Через минуту на кухню влетел полуодетый слуга, высоченный мужик с ручищами, как совковая лопата. Лицо при этом было такое, что не приведи Господь в темноте увидеть. Глаза бешенные, рот скалился, как у злобного пса. Видать, сильно испугался, что с его барином что-то плохое случилось.

— Всыпь-ка ей ремнем за неуважение! — рявкнул Пушкин, с яростью тыча в сторону испуганной кухарки. — Что встал? Оглох⁈

— Так, срам же какой, — ошарашенно пробормотал слуга, несказанно удивившись такому. Стоял, мялся, не зная что и делать.

— Вот по этому сраму и врежь хорошенько раз пяток! Ну⁈ — мужик кивнул, сразу же потянувшись за ремешком с брюк. — Б…ь, куда я, вообще, попал⁈ Это что за время такое? Слов даже нормальных нет…

Кухарку тем временем снова нагнули на стол и всыпали, как следует. Кожаный ремешок только свистел, поднимаясь в воздух и опускаясь на белые ягодицы. Они же при каждом ударе начинали заманчиво колыхаться, словно сами собой соблазнить пытались.

— Ладно, ладно, хватит, — наконец, Александр махнул рукой. Отвернулся, услышав приглушенные всхлипы. — Черт, что же за утро такое?

Злость, как корова языком слизала, а на душе еще хуже стало. Гадкое, такое мерзкое ощущение. Ведь, понимал, что зря бедную женщину наказывал. Она что, от большой радости тут своими белыми телесами «светила»? По принуждению, конечно же: крепостной крестьянкой была с рождения, оттого и делала, что прикажут.

— Ну, хватит, — виновато буркнул он в сторону женщины. — Погорячился я. Слышишь, не прав, говорю. Ты только больше так не делай. Поняла? — та насупилась, косясь на него исподлобья. — На вот тебе пять рублей, чтобы обиды не держала.

Покопавшись в кармане халата, нащупал горстку крупных монет. Пять кругляшей вроде бы было.

— Вот, держи, — высыпал перед ней на стол. — Не прав я был, не прав.

Тяжело вздохнув, Александр вышел из кухни. Настроение после всего этого такое поганое было, что даже во рту горечь ощущалась. Столкновение с реальностью оказалось еще хуже, чем ожидалось.

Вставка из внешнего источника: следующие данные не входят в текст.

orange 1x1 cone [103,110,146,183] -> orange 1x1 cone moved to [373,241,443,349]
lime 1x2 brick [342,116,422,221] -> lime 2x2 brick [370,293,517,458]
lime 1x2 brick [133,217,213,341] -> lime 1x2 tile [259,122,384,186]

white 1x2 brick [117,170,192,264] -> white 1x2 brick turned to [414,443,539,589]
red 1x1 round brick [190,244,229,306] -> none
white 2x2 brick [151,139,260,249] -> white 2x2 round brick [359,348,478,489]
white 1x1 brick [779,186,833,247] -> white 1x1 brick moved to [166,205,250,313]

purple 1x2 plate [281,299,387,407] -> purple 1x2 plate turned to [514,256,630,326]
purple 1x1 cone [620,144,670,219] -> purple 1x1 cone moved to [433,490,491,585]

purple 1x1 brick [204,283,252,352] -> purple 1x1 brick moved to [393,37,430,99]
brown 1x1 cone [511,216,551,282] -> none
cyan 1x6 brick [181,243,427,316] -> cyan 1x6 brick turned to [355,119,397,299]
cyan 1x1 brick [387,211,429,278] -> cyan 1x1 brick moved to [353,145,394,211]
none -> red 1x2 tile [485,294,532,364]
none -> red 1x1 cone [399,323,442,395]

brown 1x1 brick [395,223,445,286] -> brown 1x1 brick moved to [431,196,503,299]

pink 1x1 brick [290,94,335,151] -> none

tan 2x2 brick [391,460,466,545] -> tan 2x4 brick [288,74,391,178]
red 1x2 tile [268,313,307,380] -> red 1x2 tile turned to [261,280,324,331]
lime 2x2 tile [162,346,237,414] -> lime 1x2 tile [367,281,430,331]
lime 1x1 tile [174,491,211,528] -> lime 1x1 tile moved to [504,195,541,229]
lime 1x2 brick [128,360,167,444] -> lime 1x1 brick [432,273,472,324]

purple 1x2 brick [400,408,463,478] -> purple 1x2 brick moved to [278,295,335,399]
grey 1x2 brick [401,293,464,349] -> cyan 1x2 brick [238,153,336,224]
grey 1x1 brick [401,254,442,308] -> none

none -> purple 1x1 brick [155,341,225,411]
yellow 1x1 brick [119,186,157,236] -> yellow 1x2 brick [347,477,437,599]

— Ну, солнце русской поэзии, ну ты и даешь, — шептал, еле-еле сдерживаясь, чтобы не выругаться. — Я даже боюсь представить, что ты там в своем поместье устроил. Гарем, поди… Б…ь, да вы тут совсем охренели. Я, конечно, читал, но чтобы вот так запросто…

Словом, к нему сейчас лучше было и не подходить вовсе. Советские устои, что вбивались еще с пионерских времен, и позже крепились книгами, фильмами и духом эпохи, буквально вопили от негодования. Все внутри него жаждало действия.

* * *

Санкт-Петербург, набережная Мойки, 12.

Квартира в доходном доме княгини С. Г. Волконской, которую снимало семейство Пушкиных.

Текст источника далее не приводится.